Фотоконкурс «Отпечаток», как помним, был открытым, и поэтому, несмотря на свой вполне камерный характер, смог продемонстрировать и некоторые актуальные тенденции общероссийской сцены.

Полина Баннова, из проекта «Ностальгия завтрашнего дня»
Раньше у меня уже была возможность кратко упомянуть о них в журнале, теперь представляется случай расширить те тезисы. Напомню, что в прошлый раз анализ конкурсных проектов позволил назвать три заметные перспективы, конечно же, совершенно не исключающие всех прочих. Условно они были обозначены как интеллектуальная, эссеистическая и ново-постановочно/манипулированная фотография. Две первые из них попробую проанализировать ниже.
Говоря «интеллектуальная», обычно имеют в виду концептуальную/постконцептуальную фотографию. Иначе говоря, съемку, что вписана в процедуру реализации/визуализации в каком-то виде сформулированной идеи или, шире, концептуальной программы. В подобных случаях фотокартинки выступают в роли иллюстрации-доказательства. Неважно, прямые ли это снимки или же постановочные, они всегда представляют собой максимально контролируемые, систематизированные, упорядоченные изображения. Сложность и стохастичность внешнего мира в них если и не элиминированы, то уж точно сведены к посильному минимуму. В результате индексальность фотографического кадра, то единственное, что отличает его от любого другого изображения — рукотворного или цифровым образом сгенерированного, что делает эманацией видимой реальности, практически не выполняет своих функций. Иначе говоря, индекс как главный фотографический принцип референции умаляется строго пропорционально росту роли иконы (иллюстративной функции) и символа (визуально оформленной концептуальной программы).
Понятно, что при таком раскладе никаких неожиданностей зрителя больше не ждет: что ему обещано, то им и получено, а все радости при употреблении конечного продукта зависят от качества концепции и остроумия исполнения.

Извлечённые записи:
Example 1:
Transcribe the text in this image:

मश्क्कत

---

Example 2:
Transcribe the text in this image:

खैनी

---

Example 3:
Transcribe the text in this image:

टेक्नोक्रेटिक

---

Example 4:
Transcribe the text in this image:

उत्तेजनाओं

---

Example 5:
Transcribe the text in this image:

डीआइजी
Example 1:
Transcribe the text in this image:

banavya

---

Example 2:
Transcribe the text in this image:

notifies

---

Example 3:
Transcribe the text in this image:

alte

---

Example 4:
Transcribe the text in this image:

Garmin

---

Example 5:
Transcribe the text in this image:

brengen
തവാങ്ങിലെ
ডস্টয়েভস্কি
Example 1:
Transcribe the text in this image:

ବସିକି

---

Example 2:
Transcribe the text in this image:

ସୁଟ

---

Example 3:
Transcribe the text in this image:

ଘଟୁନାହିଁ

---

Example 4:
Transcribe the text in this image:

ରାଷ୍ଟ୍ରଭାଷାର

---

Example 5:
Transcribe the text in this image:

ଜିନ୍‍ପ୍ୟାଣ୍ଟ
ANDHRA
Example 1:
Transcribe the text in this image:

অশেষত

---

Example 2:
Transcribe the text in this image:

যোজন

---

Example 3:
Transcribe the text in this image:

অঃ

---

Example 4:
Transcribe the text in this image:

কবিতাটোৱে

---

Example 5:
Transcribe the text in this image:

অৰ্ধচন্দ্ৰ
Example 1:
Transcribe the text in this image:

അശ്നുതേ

* * *

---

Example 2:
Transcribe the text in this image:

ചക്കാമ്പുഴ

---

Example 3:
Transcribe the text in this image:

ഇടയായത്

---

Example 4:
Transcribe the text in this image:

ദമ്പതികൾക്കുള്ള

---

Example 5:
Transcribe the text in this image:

* **ЗАДАНИЕ**:
Перепишите отрывок из текста о фотоконкурсе «Отпечаток»: начните со слов «Понятно, что при» и остановитесь после слов «и остроумия исполнения.». В этом отрывке замените «остроумия» на «изобретательности».

* **ОТВЕТ**:
Понятно, что при таком раскладе никаких неожиданностей зрителя больше не ждет: что ему обещано, то им и получено, а все радости при употреблении конечного продукта зависят от качества концепции и изобретательности исполнения.